How realistic is ‘Conclave,’ the movie that lifts the lid on how a pope is elected?
CNN
This has been a blockbuster election year politically, so it’s fitting that a new movie shines a light on an ancient and highly secretive voting process: the selection of a new pope.
This has been a blockbuster election year politically, so it’s fitting that a new movie shines a light on an ancient and highly secretive voting process: the selection of a new pope. “Conclave,” directed by Edward Berger (“All Quiet on the Western Front”), and featuring a stellar cast of Ralph Fiennes, Stanley Tucci, Isabella Rossellini and John Lithgow, brings to life the heady mix of mystery, ritual, tradition but most of all the politics of the papal selection process.
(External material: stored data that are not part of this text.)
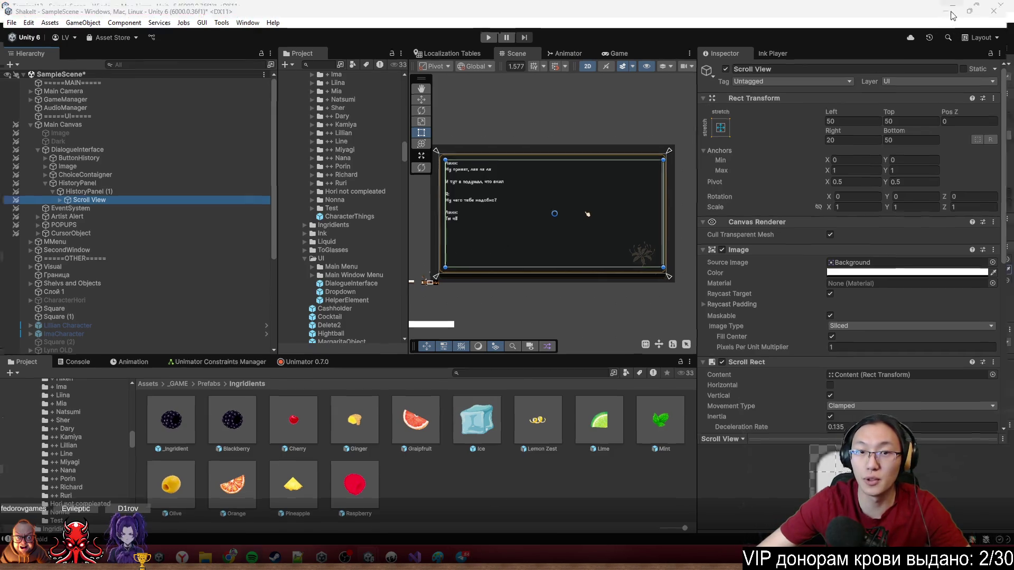
{"action": "left_click", "coordinate": [84, 256]}
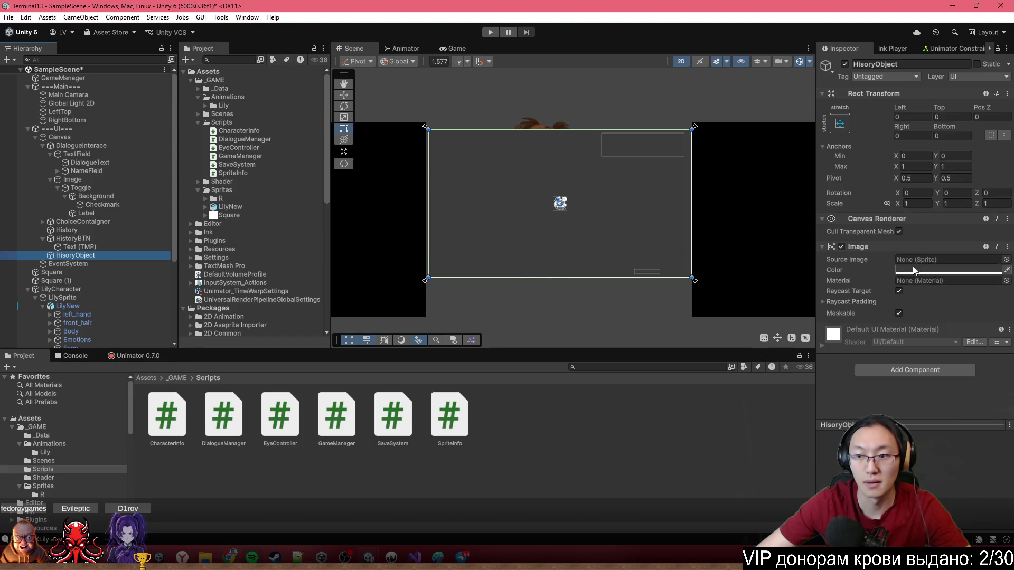
Make HisoryObject's colour black with alpha 186.
{"action": "left_click", "coordinate": [940, 270]}
{"action": "left_click_drag", "start_coordinate": [927, 352], "coordinate": [885, 396]}
{"action": "left_click_drag", "start_coordinate": [937, 472], "coordinate": [957, 471]}
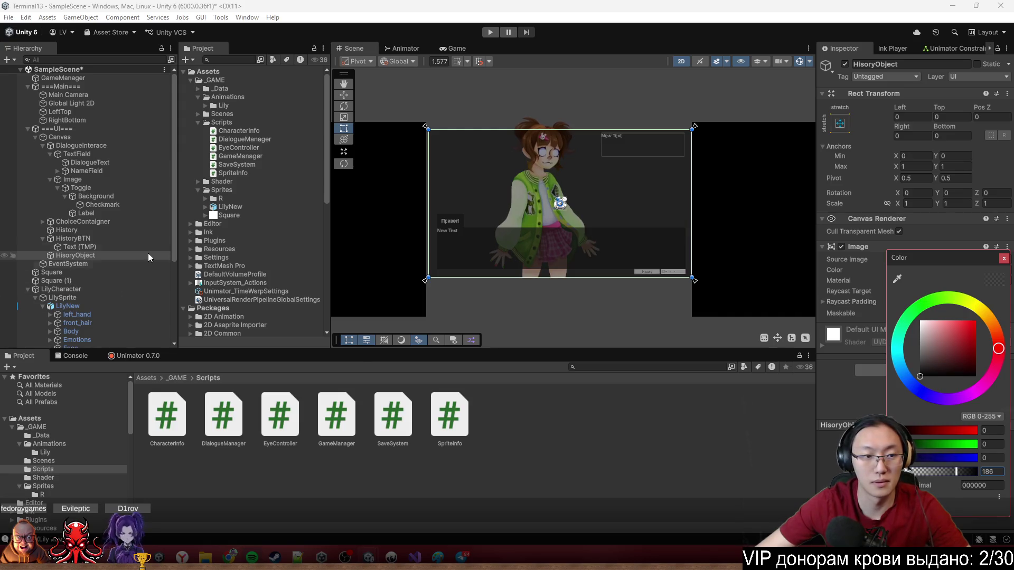
Add a white Image inside HisoryObject sized 1313.79 × 948.69, centred.
{"action": "right_click", "coordinate": [88, 258]}
{"action": "mouse_move", "coordinate": [211, 382]}
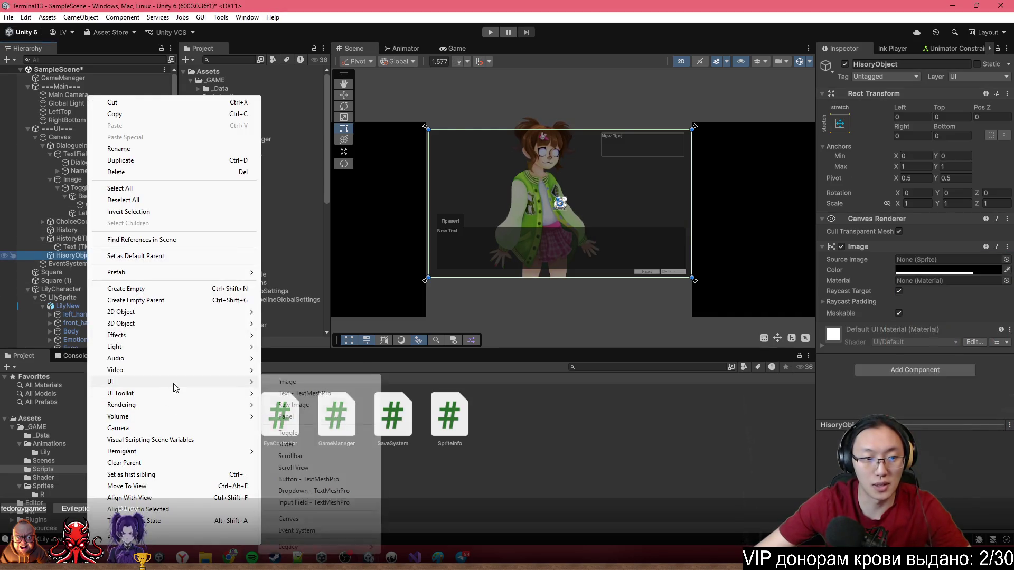
{"action": "left_click", "coordinate": [327, 382]}
{"action": "scroll", "coordinate": [581, 196], "scroll_direction": "up", "scroll_amount": 1}
{"action": "left_click_drag", "start_coordinate": [564, 214], "coordinate": [623, 290]}
{"action": "mouse_move", "coordinate": [580, 256]}
{"action": "left_mouse_down"}
{"action": "mouse_move", "coordinate": [533, 200]}
{"action": "mouse_move", "coordinate": [488, 183]}
{"action": "left_mouse_up"}
{"action": "mouse_move", "coordinate": [532, 216]}
{"action": "left_mouse_down"}
{"action": "mouse_move", "coordinate": [636, 235]}
{"action": "mouse_move", "coordinate": [662, 288]}
{"action": "left_mouse_up"}
{"action": "left_click_drag", "start_coordinate": [625, 236], "coordinate": [627, 236]}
The highly anticipated movie, which already has an awards buzz around it, is based on the 2016 thriller by British novelist Robert Harris, which describes itself as a tale about the “power of God and the ambition of men,” and imagines what the next conclave could be like. Central to the storyline is the tension among the most senior figures in the Roman Catholic Church between the demands of their faith and the desire for high office. The film depicts the sotto-voce discussions in Vatican corridors and the subtle, behind-the-scenes politicking involved in a process where anyone seen to be campaigning for the position is likely to be ruled out. But “Conclave” is already facing criticism from some within the church. Bishop Robert Barron, the founder of the Word on Fire Catholic media ministry and one of the most followed Catholics in the world on social media, has told his followers on X to “run away from it as fast as you can.” He described it as ticking “practically every woke box” and sending a message that the only way forward for the church is to embrace “the progressive buzz words of diversity, inclusion, indifference to doctrine.”